:: Short problem 1 ::
In the diagram source records, edit everything from the start of the records down to the line containing "las características necesarios" by changing "Smart Plant" to "Smart Garden" and leaving the rest as is. Give only those source lines, without the pictures.

[begin Excerpt]

= Barry Levinson's unrealized projects =

During his long career, American film director Barry Levinson worked on numerous projects that never progressed beyond the pre-production stage under his direction. Some of these fell into development hell, were officially cancelled, or would see life under a different production team.

==1970s==
=== Traps ===
In the 1970s, Levinson wrote a treatment for an unproduced film called Traps, about an architect. It was based on a concept he conceived in collaboration with Kent Welton.

==1980s==
=== The Eagle of Broadway ===
According to journalist Stephen Rebello, an unproduced screenplay called The Eagle of Broadway was long sought after by Levinson and producer Mark Johnson in the 1980s. It was described as "a melange of fact and fiction". Another iteration, directed by Ivan Passer, had James Cagney starring as gunfighter-turned-New York City sportswriter Bat Masterson, and William Hurt as Damon Runyon.

=== Whereabouts ===
In 1983, Levinson developed and circled the director's position on the project Whereabouts, after the departure of John Landis. It was a mystery adventure script written by Jim Cash and Jack Epps Jr. The film was set up at 20th Century Fox under producer Joe Wizan. According to Epps, Levinson had troubles with the script because there were elements that reminded him of High Anxiety, and was "never really deeply involved or committed to making the movie."

=== The Desert Rose ===
In 1986, Rob Cohen of Taft-Barish Productions hired Terrence Malick to adapt Larry McMurtry's The Desert Rose into a screenplay for Levinson to direct. In 1987, it was officially reported that Levinson would direct the film.

===Untitled Doors biopic===
Sometime in the late 1980s, Levinson became interested in developing and directing a film biopic centered on the Jim Morrison story, and of his band The Doors. Other directors who actively pursued this project around the same time included the likes of Brian De Palma, Martin Scorsese, William Friedkin, Walter Hill, Paul Schrader, Ron Howard and Francis Ford Coppola, before Oliver Stone made the eventual 1991 biopic.

==1990s==
=== Super Mario Bros. ===
In 1990, he planned to direct a Super Mario Bros. film starring Dustin Hoffman and Danny DeVito but could not after Roland Joffé beat Hoffman to securing the rights and made Super Mario Bros. (1993) without their involvement.

[end Excerpt]
[begin Material]

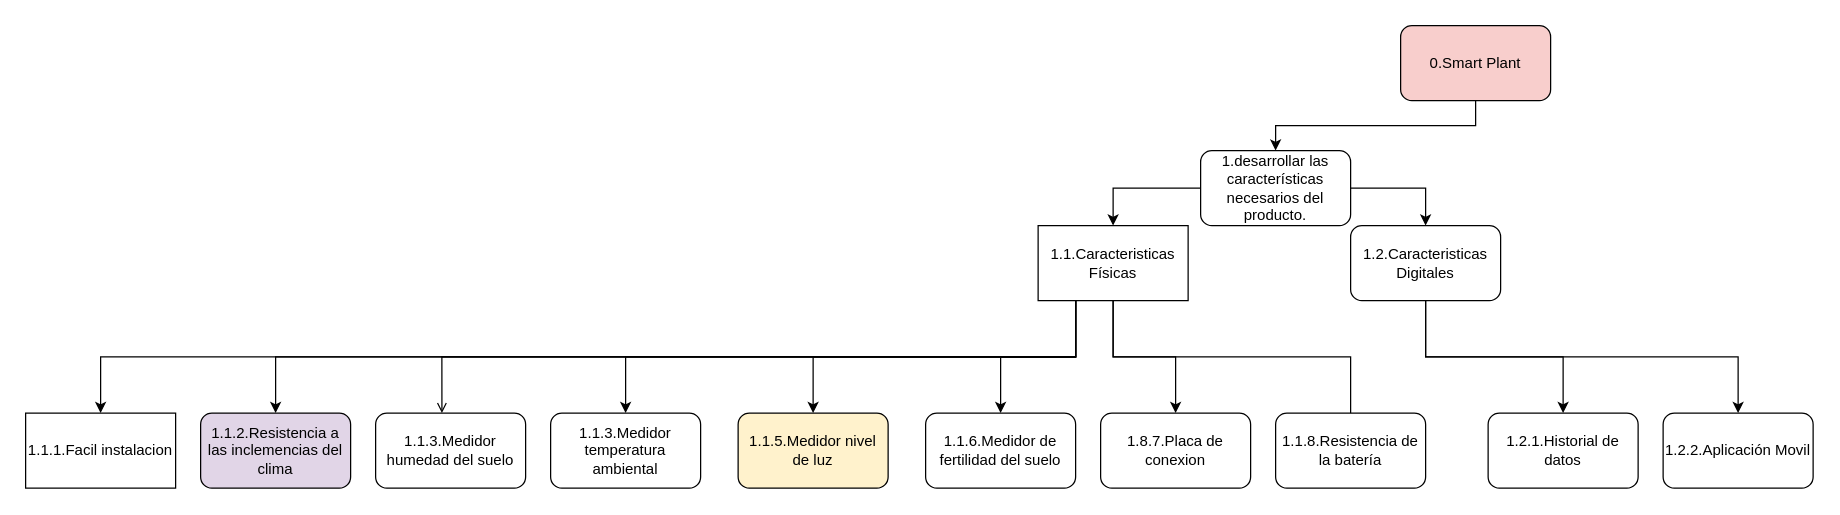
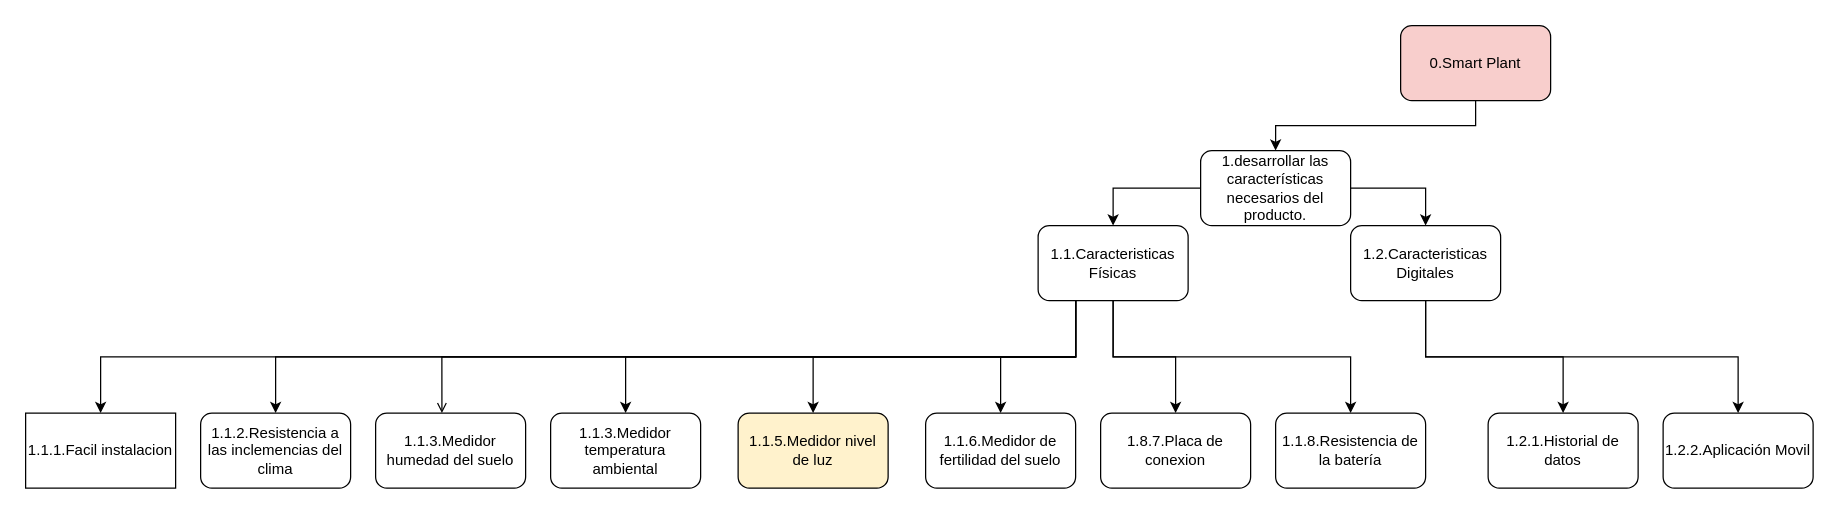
  <mxCell id="0" />
  <mxCell id="1" parent="0" />
  <mxCell id="2" style="edgeStyle=orthogonalEdgeStyle;rounded=0;orthogonalLoop=1;jettySize=auto;html=1;exitX=0.5;exitY=1;exitDx=0;exitDy=0;entryX=0.5;entryY=0;entryDx=0;entryDy=0;" edge="1" parent="1" source="3" target="6"><mxGeometry relative="1" as="geometry" /></mxCell>
  <mxCell id="3" value="0.Smart Plant" style="rounded=1;whiteSpace=wrap;html=1;fillColor=#f8cecc;" vertex="1" parent="1"><mxGeometry x="1120" y="20" width="120" height="60" as="geometry" /></mxCell>
  <mxCell id="4" style="edgeStyle=orthogonalEdgeStyle;rounded=0;orthogonalLoop=1;jettySize=auto;html=1;exitX=1;exitY=0.5;exitDx=0;exitDy=0;entryX=0.5;entryY=0;entryDx=0;entryDy=0;" edge="1" parent="1" source="6" target="21"><mxGeometry relative="1" as="geometry" /></mxCell>
  <mxCell id="5" style="edgeStyle=orthogonalEdgeStyle;rounded=0;orthogonalLoop=1;jettySize=auto;html=1;exitX=0;exitY=0.5;exitDx=0;exitDy=0;entryX=0.5;entryY=0;entryDx=0;entryDy=0;" edge="1" parent="1" source="6" target="18"><mxGeometry relative="1" as="geometry" /></mxCell>
  <mxCell id="6" value="1.desarrollar las características necesarios del producto." style="rounded=1;whiteSpace=wrap;html=1;" vertex="1" parent="1"><mxGeometry x="960" y="120" width="120" height="60" as="geometry" /></mxCell>
  <mxCell id="7" value="1.1.3.Medidor humedad del suelo" style="rounded=1;whiteSpace=wrap;html=1;" vertex="1" parent="1"><mxGeometry x="300" y="330" width="120" height="60" as="geometry" /></mxCell>
  <mxCell id="8" value="1.1.3.Medidor temperatura ambiental" style="rounded=1;whiteSpace=wrap;html=1;" vertex="1" parent="1"><mxGeometry x="440" y="330" width="120" height="60" as="geometry" /></mxCell>
  <mxCell id="9" value="1.1.5.Medidor nivel de luz" style="rounded=1;whiteSpace=wrap;html=1;fillColor=#fff2cc;" vertex="1" parent="1"><mxGeometry x="590" y="330" width="120" height="60" as="geometry" /></mxCell>
  <mxCell id="10" value="1.1.6.Medidor de fertilidad del suelo" style="rounded=1;whiteSpace=wrap;html=1;" vertex="1" parent="1"><mxGeometry x="740" y="330" width="120" height="60" as="geometry" /></mxCell>
  <mxCell id="11" style="edgeStyle=orthogonalEdgeStyle;rounded=0;orthogonalLoop=1;jettySize=auto;html=1;exitX=0.25;exitY=1;exitDx=0;exitDy=0;entryX=0.5;entryY=0;entryDx=0;entryDy=0;" edge="1" parent="1" source="18" target="8"><mxGeometry relative="1" as="geometry" /></mxCell>
  <mxCell id="12" style="edgeStyle=orthogonalEdgeStyle;rounded=0;orthogonalLoop=1;jettySize=auto;html=1;exitX=0.25;exitY=1;exitDx=0;exitDy=0;entryX=0.5;entryY=0;entryDx=0;entryDy=0;" edge="1" parent="1" source="18" target="9"><mxGeometry relative="1" as="geometry" /></mxCell>
  <mxCell id="13" style="edgeStyle=orthogonalEdgeStyle;rounded=0;orthogonalLoop=1;jettySize=auto;html=1;exitX=0.25;exitY=1;exitDx=0;exitDy=0;entryX=0.5;entryY=0;entryDx=0;entryDy=0;" edge="1" parent="1" source="18" target="10"><mxGeometry relative="1" as="geometry" /></mxCell>
  <mxCell id="14" style="edgeStyle=orthogonalEdgeStyle;rounded=0;orthogonalLoop=1;jettySize=auto;html=1;exitX=0.5;exitY=1;exitDx=0;exitDy=0;entryX=0.5;entryY=0;entryDx=0;entryDy=0;" edge="1" parent="1" source="18" target="23"><mxGeometry relative="1" as="geometry" /></mxCell>
  <mxCell id="15" style="edgeStyle=orthogonalEdgeStyle;rounded=0;orthogonalLoop=1;jettySize=auto;html=1;exitX=0.25;exitY=1;exitDx=0;exitDy=0;entryX=0.5;entryY=0;entryDx=0;entryDy=0;" edge="1" parent="1" source="18" target="26"><mxGeometry relative="1" as="geometry" /></mxCell>
  <mxCell id="16" style="edgeStyle=orthogonalEdgeStyle;rounded=0;orthogonalLoop=1;jettySize=auto;html=1;exitX=0.25;exitY=1;exitDx=0;exitDy=0;entryX=0.5;entryY=0;entryDx=0;entryDy=0;" edge="1" parent="1" source="18" target="27"><mxGeometry relative="1" as="geometry" /></mxCell>
- <mxCell id="17" style="edgeStyle=orthogonalEdgeStyle;rounded=0;orthogonalLoop=1;jettySize=auto;html=1;exitX=0.5;exitY=1;exitDx=0;exitDy=0;entryX=0.5;entryY=0;entryDx=0;entryDy=0;endArrow=none;" edge="1" parent="1" source="18" target="28"><mxGeometry relative="1" as="geometry" /></mxCell>
- <mxCell id="18" value="1.1.Caracteristicas Físicas" style="whiteSpace=wrap;html=1;rounded=0;" vertex="1" parent="1"><mxGeometry x="830" y="180" width="120" height="60" as="geometry" /></mxCell>
+ <mxCell id="17" style="edgeStyle=orthogonalEdgeStyle;rounded=0;orthogonalLoop=1;jettySize=auto;html=1;exitX=0.5;exitY=1;exitDx=0;exitDy=0;entryX=0.5;entryY=0;entryDx=0;entryDy=0;" edge="1" parent="1" source="18" target="28"><mxGeometry relative="1" as="geometry" /></mxCell>
+ <mxCell id="18" value="1.1.Caracteristicas Físicas" style="rounded=1;whiteSpace=wrap;html=1;" vertex="1" parent="1"><mxGeometry x="830" y="180" width="120" height="60" as="geometry" /></mxCell>
  <mxCell id="19" style="edgeStyle=orthogonalEdgeStyle;rounded=0;orthogonalLoop=1;jettySize=auto;html=1;exitX=0.5;exitY=1;exitDx=0;exitDy=0;entryX=0.5;entryY=0;entryDx=0;entryDy=0;" edge="1" parent="1" source="21" target="24"><mxGeometry relative="1" as="geometry" /></mxCell>
  <mxCell id="20" style="edgeStyle=orthogonalEdgeStyle;rounded=0;orthogonalLoop=1;jettySize=auto;html=1;exitX=0.5;exitY=1;exitDx=0;exitDy=0;entryX=0.5;entryY=0;entryDx=0;entryDy=0;" edge="1" parent="1" source="21" target="25"><mxGeometry relative="1" as="geometry" /></mxCell>
  <mxCell id="21" value="1.2.Caracteristicas Digitales" style="rounded=1;whiteSpace=wrap;html=1;" vertex="1" parent="1"><mxGeometry x="1080" y="180" width="120" height="60" as="geometry" /></mxCell>
  <mxCell id="22" style="edgeStyle=orthogonalEdgeStyle;rounded=0;orthogonalLoop=1;jettySize=auto;html=1;exitX=0.25;exitY=1;exitDx=0;exitDy=0;entryX=0.442;entryY=0;entryDx=0;entryDy=0;entryPerimeter=0;endArrow=open;" edge="1" parent="1" source="18" target="7"><mxGeometry relative="1" as="geometry" /></mxCell>
  <mxCell id="23" value="1.8.7.Placa de conexion" style="rounded=1;whiteSpace=wrap;html=1;" vertex="1" parent="1"><mxGeometry x="880" y="330" width="120" height="60" as="geometry" /></mxCell>
  <mxCell id="24" value="1.2.1.Historial de datos" style="rounded=1;whiteSpace=wrap;html=1;" vertex="1" parent="1"><mxGeometry x="1190" y="330" width="120" height="60" as="geometry" /></mxCell>
  <mxCell id="25" value="1.2.2.Aplicación Movil" style="rounded=1;whiteSpace=wrap;html=1;" vertex="1" parent="1"><mxGeometry x="1330" y="330" width="120" height="60" as="geometry" /></mxCell>
- <mxCell id="26" value="1.1.2.Resistencia a las inclemencias del clima" style="rounded=1;whiteSpace=wrap;html=1;fillColor=#e1d5e7;" vertex="1" parent="1"><mxGeometry x="160" y="330" width="120" height="60" as="geometry" /></mxCell>
+ <mxCell id="26" value="1.1.2.Resistencia a las inclemencias del clima" style="rounded=1;whiteSpace=wrap;html=1;" vertex="1" parent="1"><mxGeometry x="160" y="330" width="120" height="60" as="geometry" /></mxCell>
  <mxCell id="27" value="1.1.1.Facil instalacion" style="whiteSpace=wrap;html=1;rounded=0;" vertex="1" parent="1"><mxGeometry x="20" y="330" width="120" height="60" as="geometry" /></mxCell>
  <mxCell id="28" value="1.1.8.Resistencia de la batería" style="rounded=1;whiteSpace=wrap;html=1;" vertex="1" parent="1"><mxGeometry x="1020" y="330" width="120" height="60" as="geometry" /></mxCell>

[end Material]

:: Short problem 2 ::
Pick up the article on Barry Levinson's unrealized projects from its last sentence and keep writing.

:: Output 1 ::
  <mxCell id="0" />
  <mxCell id="1" parent="0" />
  <mxCell id="2" style="edgeStyle=orthogonalEdgeStyle;rounded=0;orthogonalLoop=1;jettySize=auto;html=1;exitX=0.5;exitY=1;exitDx=0;exitDy=0;entryX=0.5;entryY=0;entryDx=0;entryDy=0;" edge="1" parent="1" source="3" target="6"><mxGeometry relative="1" as="geometry" /></mxCell>
  <mxCell id="3" value="0.Smart Garden" style="rounded=1;whiteSpace=wrap;html=1;fillColor=#f8cecc;" vertex="1" parent="1"><mxGeometry x="1120" y="20" width="120" height="60" as="geometry" /></mxCell>
  <mxCell id="4" style="edgeStyle=orthogonalEdgeStyle;rounded=0;orthogonalLoop=1;jettySize=auto;html=1;exitX=1;exitY=0.5;exitDx=0;exitDy=0;entryX=0.5;entryY=0;entryDx=0;entryDy=0;" edge="1" parent="1" source="6" target="21"><mxGeometry relative="1" as="geometry" /></mxCell>
  <mxCell id="5" style="edgeStyle=orthogonalEdgeStyle;rounded=0;orthogonalLoop=1;jettySize=auto;html=1;exitX=0;exitY=0.5;exitDx=0;exitDy=0;entryX=0.5;entryY=0;entryDx=0;entryDy=0;" edge="1" parent="1" source="6" target="18"><mxGeometry relative="1" as="geometry" /></mxCell>
  <mxCell id="6" value="1.desarrollar las características necesarios del producto." style="rounded=1;whiteSpace=wrap;html=1;" vertex="1" parent="1"><mxGeometry x="960" y="120" width="120" height="60" as="geometry" /></mxCell>

:: Output 2 ::
=== Home Fries ===
In March 1993, Levinson was set to direct and produce Vince Gilligan's script Home Fries, with Mark Johnson producing for Warner Bros., until Dean Parisot replaced Levinson as director.

=== Magic Time ===
On October 9, 1997, Levinson was set to direct the feature film adaptation of W.P. Kinsella’s novel Magic Time with Mark Johnson producing through Baltimore Pictures after Levinson and Johnson paid out of pocket for Kinsella's manuscript.

=== Assassins ===
On November 18, 1997, Levinson was set to direct the television film adaptation of Stephen Sondheim and John Weidman’s musical Assassins with Weidman writing the screenplay, Craig Zadan and Neil Meron producing through Storyline Entertainment and HBO set to distribute the TV movie.

==2000s==
===Rebels===
In the early 2000s, Levinson planned to film the Revolutionary War story of patriot Ethan Allen in Rebels, meeting with such young actors as Leonardo DiCaprio for roles. The script was written by John Fusco. By mid-2001, Levinson committed to directing The Captain and the Shark as his next project instead. By November that year, David L. Cunningham became attached to direct Rebels.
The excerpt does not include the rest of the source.